**Work instructions:** Reproduce the text of every item below line for line, leaving out the pictures.

**Data records:**
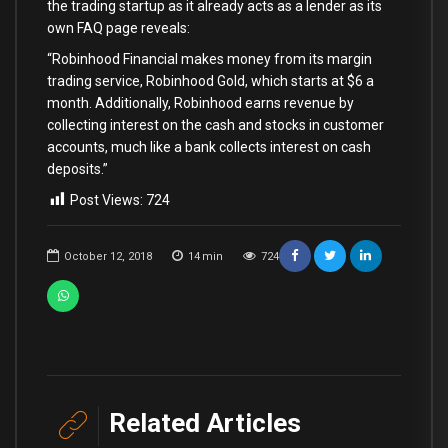
the trading startup as it already acts as a lender as its
own FAQ page reveals:
“Robinhood Financial makes money from its margin
trading service, Robinhood Gold, which starts at $6 a
month. Additionally, Robinhood earns revenue by
collecting interest on the cash and stocks in customer
accounts, much like a bank collects interest on cash
deposits.”
Post Views:
724
October 12, 2018
14
min
724
Related Articles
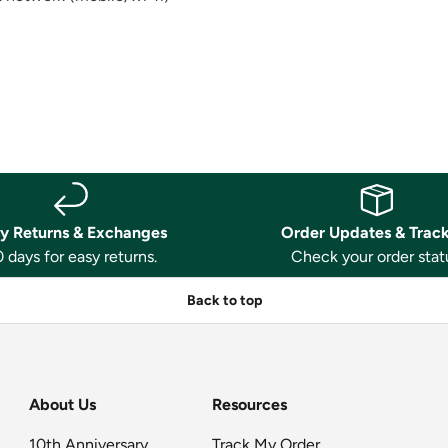
y Returns & Exchanges
Order Updates & Trac
 days for easy returns.
Check your order stat
Back to top
About Us
Resources
10th Anniversary
Track My Order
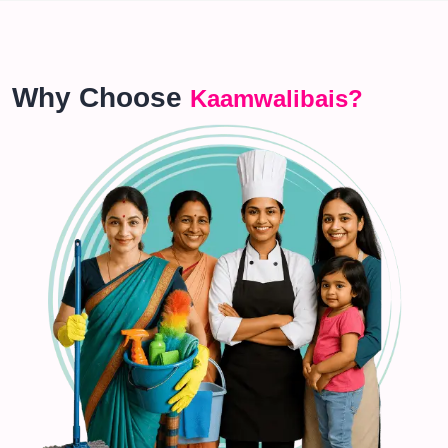
Why Choose
Kaamwalibais?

**Problem solution:**
the trading startup as it already acts as a lender as its
own FAQ page reveals:
“Robinhood Financial makes money from its margin
trading service, Robinhood Gold, which starts at $6 a
month. Additionally, Robinhood earns revenue by
collecting interest on the cash and stocks in customer
accounts, much like a bank collects interest on cash
deposits.”
Post Views:
724
October 12, 2018
14
min
724
Related Articles
y Returns & Exchanges
Order Updates & Trac
 days for easy returns.
Check your order stat
Back to top
About Us
Resources
10th Anniversary
Track My Order
Why Choose
Kaamwalibais?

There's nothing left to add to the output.